Southern Baptists Discuss Identity, Controversy

Amid increasing clashes in the Southern Baptist Convention, the largest Protestant denomination in the United States, the head of the SBC opened a conference on Thursday to discuss the Baptist identity and the controversy within.

SBC President Frank Page told a crowd of around 200 at Union University in Jackson, Tenn., that the denomination does not belong to them as he acknowledged factions among Baptists.

"Oftentimes in our convention, we're broken into groups," said Page, according to The Jackson Sun. "This convention does not belong to me or to you. It is a Jesus convention."

Earlier, a leader with the North American Mission Board – the American mission arm for the SBC – expressed being "heartbroken" about disagreements over theology and worship style among Baptists and that such feuding takes away from the evangelism focus of the denomination.

Bill Curtis, chairman of trustees for the NAMB, said the debates he has been seeing would ultimately mean "missed evangelistic opportunity."

At the second Baptist Identity Conference, Page expressed similar concern and emphasized the need to adopt the selflessness of Christ and the need for more open dialogue at every level of the convention.

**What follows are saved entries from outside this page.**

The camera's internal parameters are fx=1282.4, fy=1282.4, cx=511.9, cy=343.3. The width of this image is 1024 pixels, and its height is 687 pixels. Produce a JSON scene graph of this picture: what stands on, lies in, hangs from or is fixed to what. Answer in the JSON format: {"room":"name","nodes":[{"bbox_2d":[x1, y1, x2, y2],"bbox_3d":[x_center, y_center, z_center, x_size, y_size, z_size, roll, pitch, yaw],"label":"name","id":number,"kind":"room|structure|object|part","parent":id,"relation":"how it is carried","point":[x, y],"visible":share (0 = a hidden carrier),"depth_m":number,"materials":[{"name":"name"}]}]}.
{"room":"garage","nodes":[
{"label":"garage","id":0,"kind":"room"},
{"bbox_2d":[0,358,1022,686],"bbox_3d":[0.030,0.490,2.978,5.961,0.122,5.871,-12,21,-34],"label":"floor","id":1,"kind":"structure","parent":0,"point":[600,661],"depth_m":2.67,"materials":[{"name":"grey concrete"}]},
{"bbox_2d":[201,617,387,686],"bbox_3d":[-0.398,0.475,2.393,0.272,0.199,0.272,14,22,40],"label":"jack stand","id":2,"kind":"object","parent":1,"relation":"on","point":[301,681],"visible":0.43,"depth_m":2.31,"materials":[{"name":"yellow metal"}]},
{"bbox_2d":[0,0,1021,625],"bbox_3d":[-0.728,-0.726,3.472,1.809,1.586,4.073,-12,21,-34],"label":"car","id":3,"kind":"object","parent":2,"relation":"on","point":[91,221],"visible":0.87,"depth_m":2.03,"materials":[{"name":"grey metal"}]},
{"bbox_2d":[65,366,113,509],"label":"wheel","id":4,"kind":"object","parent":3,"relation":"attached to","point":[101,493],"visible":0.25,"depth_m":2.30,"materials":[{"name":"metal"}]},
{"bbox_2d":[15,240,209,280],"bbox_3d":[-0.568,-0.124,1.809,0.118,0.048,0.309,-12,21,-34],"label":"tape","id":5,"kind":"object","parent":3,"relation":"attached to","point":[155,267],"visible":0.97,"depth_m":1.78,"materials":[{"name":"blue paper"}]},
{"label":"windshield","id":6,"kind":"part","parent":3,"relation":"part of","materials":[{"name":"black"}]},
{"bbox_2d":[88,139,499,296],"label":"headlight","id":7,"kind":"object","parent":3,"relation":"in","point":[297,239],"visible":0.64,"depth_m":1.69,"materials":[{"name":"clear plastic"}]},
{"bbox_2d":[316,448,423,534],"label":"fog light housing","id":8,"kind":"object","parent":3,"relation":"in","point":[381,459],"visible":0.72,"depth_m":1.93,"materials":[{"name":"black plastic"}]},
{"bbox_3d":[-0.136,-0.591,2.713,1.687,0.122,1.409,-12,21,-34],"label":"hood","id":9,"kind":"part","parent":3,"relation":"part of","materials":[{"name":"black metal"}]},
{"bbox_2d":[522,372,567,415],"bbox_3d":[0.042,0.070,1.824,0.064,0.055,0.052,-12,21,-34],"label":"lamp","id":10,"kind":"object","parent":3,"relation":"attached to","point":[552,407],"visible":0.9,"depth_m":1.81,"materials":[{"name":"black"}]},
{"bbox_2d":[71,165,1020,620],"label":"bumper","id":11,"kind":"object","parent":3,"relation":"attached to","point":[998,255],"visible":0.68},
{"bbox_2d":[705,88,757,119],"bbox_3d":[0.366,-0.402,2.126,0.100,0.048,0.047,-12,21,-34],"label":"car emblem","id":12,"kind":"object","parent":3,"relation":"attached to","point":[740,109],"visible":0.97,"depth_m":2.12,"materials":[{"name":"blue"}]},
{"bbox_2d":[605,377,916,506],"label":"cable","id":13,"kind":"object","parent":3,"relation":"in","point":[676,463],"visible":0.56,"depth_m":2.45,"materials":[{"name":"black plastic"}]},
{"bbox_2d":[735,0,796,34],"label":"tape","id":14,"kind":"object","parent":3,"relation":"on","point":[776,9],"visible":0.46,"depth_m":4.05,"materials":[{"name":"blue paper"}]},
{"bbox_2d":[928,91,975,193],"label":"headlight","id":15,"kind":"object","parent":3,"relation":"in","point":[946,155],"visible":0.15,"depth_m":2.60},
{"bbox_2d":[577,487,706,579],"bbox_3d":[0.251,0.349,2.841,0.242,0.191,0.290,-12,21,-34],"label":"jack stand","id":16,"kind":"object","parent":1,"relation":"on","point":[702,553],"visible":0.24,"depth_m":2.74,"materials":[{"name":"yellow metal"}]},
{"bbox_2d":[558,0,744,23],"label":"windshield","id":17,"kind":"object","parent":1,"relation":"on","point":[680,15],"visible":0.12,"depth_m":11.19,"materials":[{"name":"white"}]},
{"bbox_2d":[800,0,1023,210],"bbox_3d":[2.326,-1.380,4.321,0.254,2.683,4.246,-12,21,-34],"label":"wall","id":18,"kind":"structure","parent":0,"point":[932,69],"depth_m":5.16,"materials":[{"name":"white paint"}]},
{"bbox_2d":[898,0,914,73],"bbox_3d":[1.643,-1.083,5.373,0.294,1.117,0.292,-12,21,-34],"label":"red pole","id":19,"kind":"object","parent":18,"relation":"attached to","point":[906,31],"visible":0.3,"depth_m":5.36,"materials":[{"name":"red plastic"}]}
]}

Funding priorities for missions has been one topic of debate among Southern Baptists.

One pastor told the local newspaper that missions is a priority, even ahead of his own salary.

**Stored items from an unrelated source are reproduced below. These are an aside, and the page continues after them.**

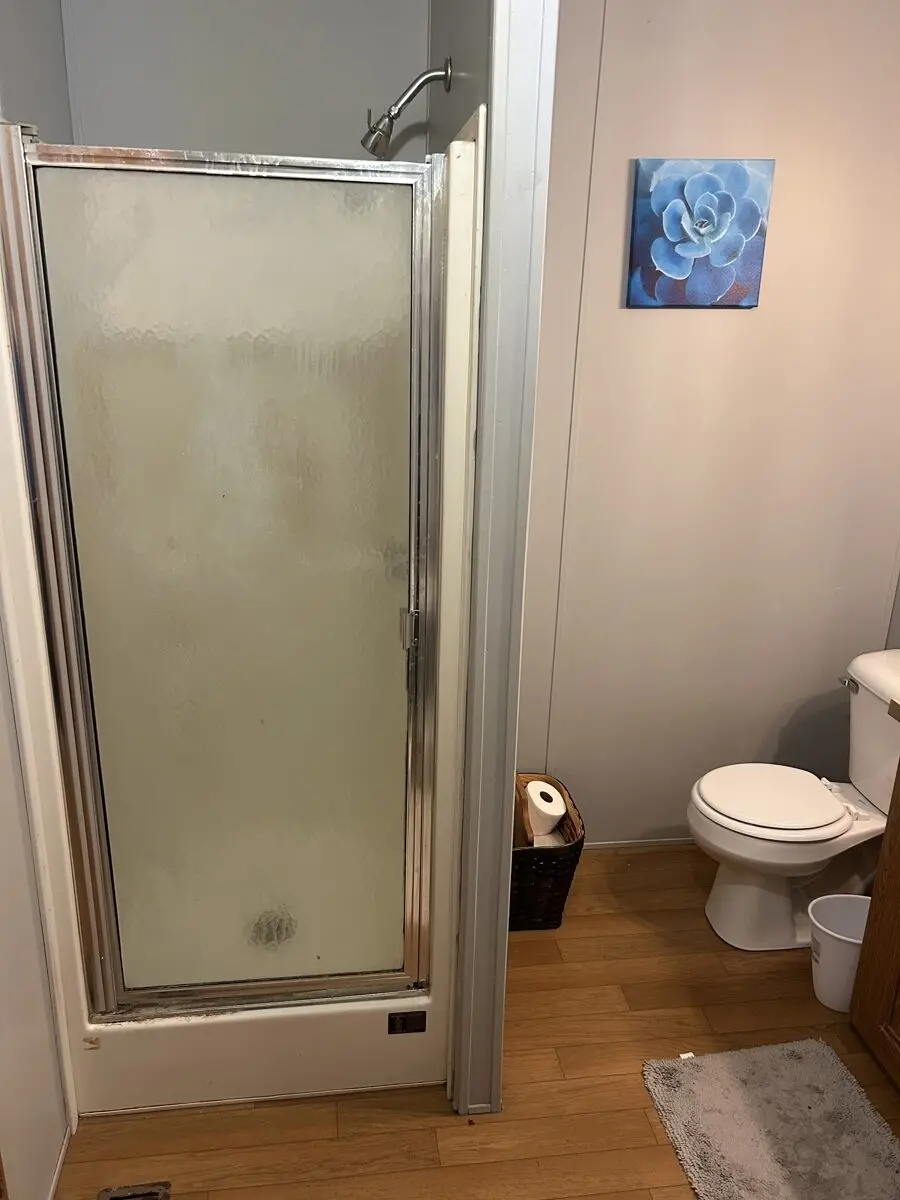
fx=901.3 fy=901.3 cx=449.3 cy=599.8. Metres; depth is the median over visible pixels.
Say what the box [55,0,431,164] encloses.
shower back wall
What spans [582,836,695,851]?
baseboard
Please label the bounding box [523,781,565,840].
toilet paper roll
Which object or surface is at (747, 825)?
toilet
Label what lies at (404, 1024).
label
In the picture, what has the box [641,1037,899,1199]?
bath mat
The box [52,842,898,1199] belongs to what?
floor
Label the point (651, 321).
back wall
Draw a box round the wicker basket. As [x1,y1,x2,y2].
[510,772,585,931]
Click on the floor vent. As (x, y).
(114, 1196)
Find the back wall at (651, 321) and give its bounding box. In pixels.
[511,0,899,849]
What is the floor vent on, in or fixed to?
in the floor
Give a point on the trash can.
(824, 979)
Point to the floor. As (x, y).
(530, 941)
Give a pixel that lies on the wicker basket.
(562, 888)
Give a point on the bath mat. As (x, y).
(809, 1062)
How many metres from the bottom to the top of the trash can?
0.235 m
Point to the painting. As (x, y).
(673, 265)
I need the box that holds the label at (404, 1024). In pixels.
[386,1010,426,1035]
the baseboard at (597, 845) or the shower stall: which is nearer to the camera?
the shower stall
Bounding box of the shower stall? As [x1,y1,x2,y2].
[0,94,483,1127]
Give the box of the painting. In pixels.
[627,158,773,308]
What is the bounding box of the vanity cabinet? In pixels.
[848,769,899,1094]
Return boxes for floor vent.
[97,1180,172,1199]
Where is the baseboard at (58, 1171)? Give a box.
[48,1123,72,1199]
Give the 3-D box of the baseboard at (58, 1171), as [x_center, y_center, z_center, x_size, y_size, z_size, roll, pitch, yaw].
[-0.729,1.252,1.425,0.011,0.039,1.094,-1,19,-8]
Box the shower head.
[362,59,450,158]
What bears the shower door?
attached to the shower stall
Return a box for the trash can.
[808,892,870,1012]
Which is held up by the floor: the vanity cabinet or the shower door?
the vanity cabinet
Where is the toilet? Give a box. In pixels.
[686,649,899,951]
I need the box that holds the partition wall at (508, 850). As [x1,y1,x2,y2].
[438,0,557,1122]
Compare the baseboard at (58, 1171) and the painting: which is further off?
the painting
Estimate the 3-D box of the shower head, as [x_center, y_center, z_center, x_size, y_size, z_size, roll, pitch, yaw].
[-0.087,-0.955,1.744,0.169,0.168,0.079,-1,19,-8]
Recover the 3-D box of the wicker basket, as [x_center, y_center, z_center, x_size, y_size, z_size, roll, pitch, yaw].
[0.204,0.731,2.622,0.324,0.319,0.367,-1,19,-8]
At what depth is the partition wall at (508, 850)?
1.56 m
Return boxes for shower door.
[0,131,443,1011]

"Missions is the lifeblood of the church," said Robert Mcllwain, interim pastor at Highland Park Baptist Church in Lawrenceburg. "I really believe that. I would cut my salary before I would cut missions. ... God was on a mission when He sent Christ."

Page also prioritized missions. "Don't short-change God. When you short-circuit the Great Commission, you're cutting off the favor of God."

The three-day conference, themed "Convention, Cooperation and Controversy," comes at a time when members of the North American Baptist Fellowship are working toward creating a new Baptist voice and improving the negative image that some believe conservative Baptists, mainly Southern Baptists, have painted. The new initiative is spearheaded by former president Jimmy Carter and also includes Bill Clinton's support.

Baptists behind the "New Baptist Covenant" initiative plan to place greater emphasis on compassion works and try to shift the focus from divisive issues to "common commitments" among Baptists, as Carter said. Southern Baptists were not formally invited to take part in the initiative but were said to be welcomed. Carter announced a convocation for the new Baptist voice to be held in January of 2008.